- O ministro André Mendonça afirmou haver provas de que a deputada Maria Gorete Pereira utilizou recursos desviados de aposentados e pensionistas do INSS para comprar um apartamento de mais de R$ 4,43 milhões e um veículo de luxo de mais de R$ 400 mil.
- A decisão que autorizou 19 buscas e apreensões nesta terça-feira (17) aponta a deputada como integrante de grupo criminoso ligado à articulação política e operacional de associações usadas para descontos indevidos em benefícios previdenciários.
- Segundo a investigação, houve transferências de valores elevados para contas da deputada vindas de uma empresa de fachada ligada ao esquema, a SOP Processamento de Dados Ltda., administrada por uma sobrinha da parlamentar.
- Documentos indicam que a empresa foi usada na compra do imóvel, ainda que este esteja em nome da empresa; há pagamentos diretos feitos por Gorete Pereira e serviços no imóvel que a identificam como contratante.
- A Polícia Federal deflagrou, em cooperação com a Controladoria-Geral da União, nova fase da operação Sem Desconto, que mira crimes como inserção de dados falsos, organização criminosa e estelionato previdenciário; Gorete Pereira está sob monitoramento por tornozeleira eletrônica, e defesa nega as acusações.
O ministro André Mendonça, do STF, afirmou haver provas de que a deputada Maria Gorete Pereira, do MDB-CE, usou recursos desviados de aposentados e pensionistas do INSS para comprar um apartamento de mais de 4 milhões de reais e um veículo de luxo acima de 400 mil.

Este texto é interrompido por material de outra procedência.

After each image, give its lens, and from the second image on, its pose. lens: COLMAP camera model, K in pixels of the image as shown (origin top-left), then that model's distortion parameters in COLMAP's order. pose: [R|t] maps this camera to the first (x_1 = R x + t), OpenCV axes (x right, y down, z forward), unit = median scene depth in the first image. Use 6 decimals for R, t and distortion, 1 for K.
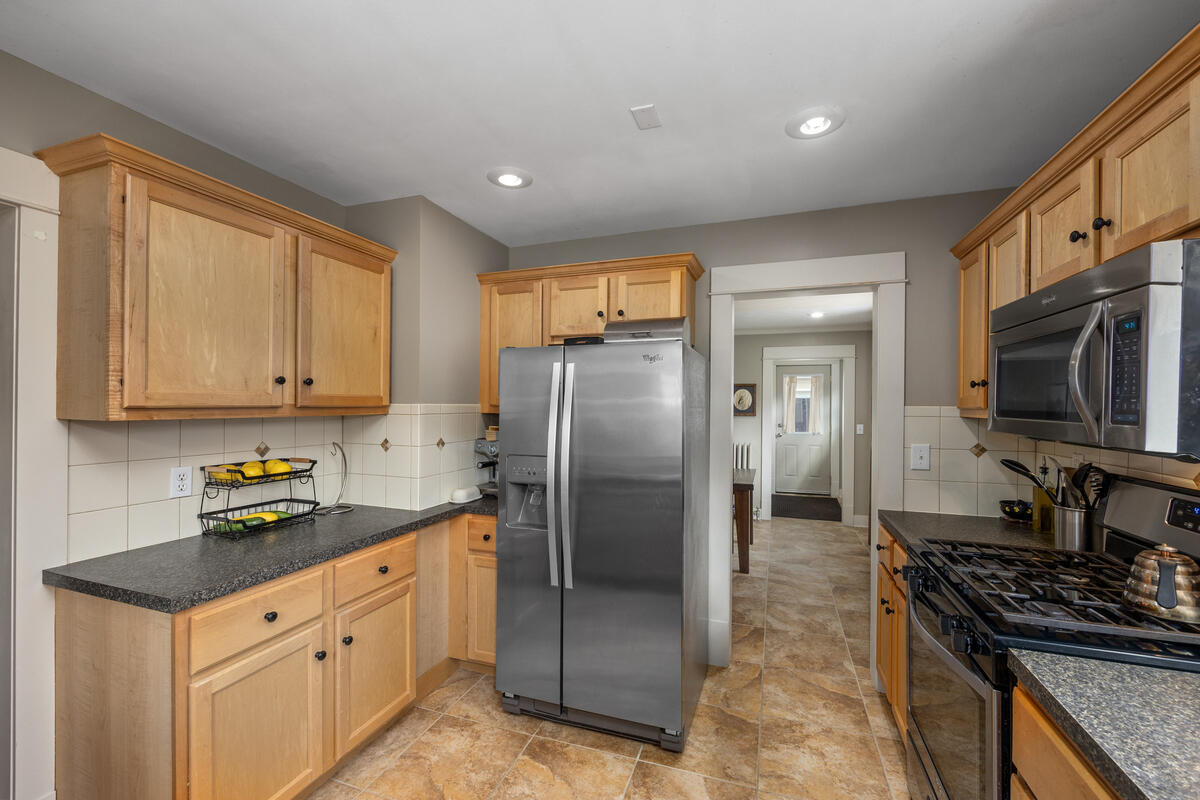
lens RADIAL K [[489.5, 0, 600.4], [0, 489.5, 404.8], [0, 0, 1]] dist [0.000854, -0.000136]
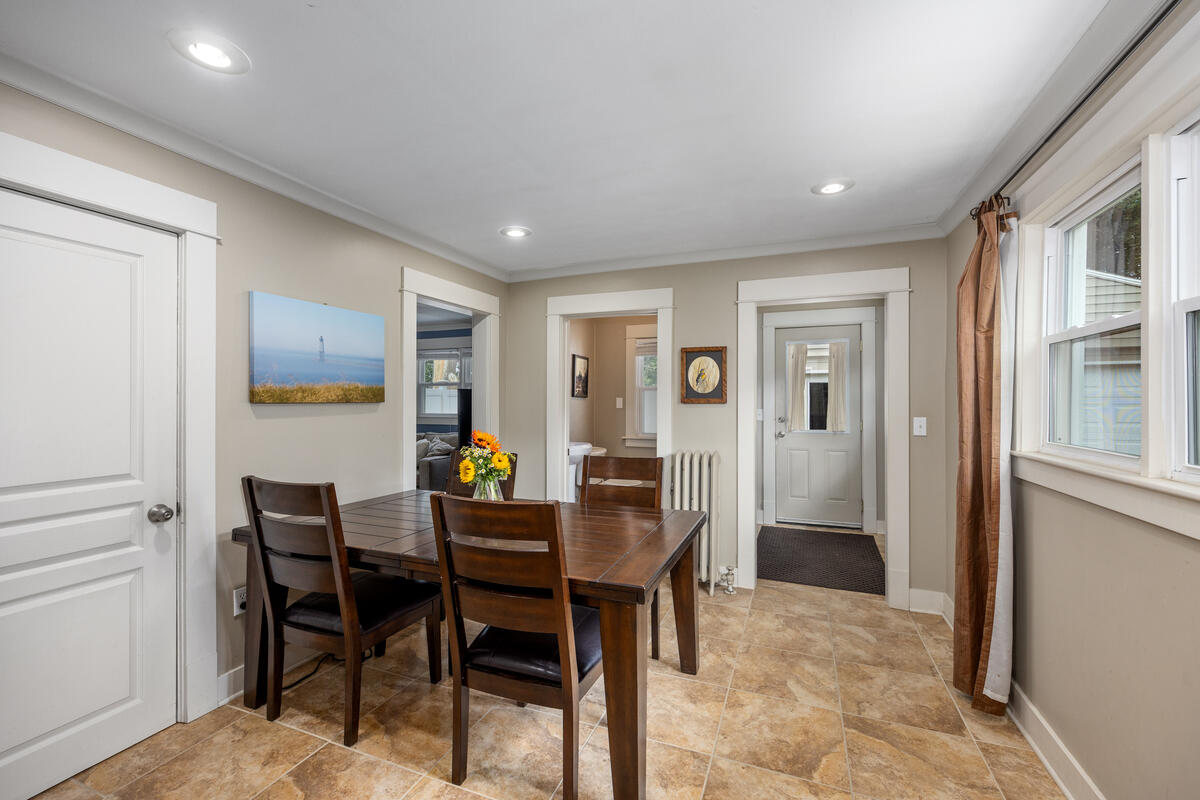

A afirmação ocorreu em decisão que autorizou 19 buscas e apreensões.
Ações da PF, em parceria com a CGU, deflagraram nova etapa da operação Sem Desconto, que investiga descontos indevidos em benefícios previdenciários. Os mandados miram crimes como inserção de dados falsos, organização criminosa, estelionato previdenciário e ocultação de patrimônio.
Segundo dados da investigação, há registros de transferências de valores substanciais para contas da deputada ligadas a uma empresa de fachada ligada ao esquema. A empresa, administrada por uma sobrinha da parlamentar, estaria relacionada à compra do imóvel.
Documentos apontam que o apartamento, registrado em nome da empresa, seria na prática da deputada. Entre os indícios estão pagamentos diretos e serviços contratados que indicam a titularidade da parlamentar.
A investigação sustenta que recursos desviados de aposentados financiaram a aquisição do imóvel e do veículo, usados na prática de crimes contra o INSS. Estima-se prejuízo de centenas de milhões de reais.
A deputada Gorete Pereira foi alvo de medidas cautelares, não de prisão, e passa a usar monitoramento por tornozeleira eletrônica. A defesa nega irregularidades e ressalta compromisso com a legalidade.
Outro lado
A defesa afirma que Gorete Pereira não cometeu ilícitos e que as informações divulgadas não refletem a realidade. O advogado representante deverá se manifestar após análise detalhada da decisão.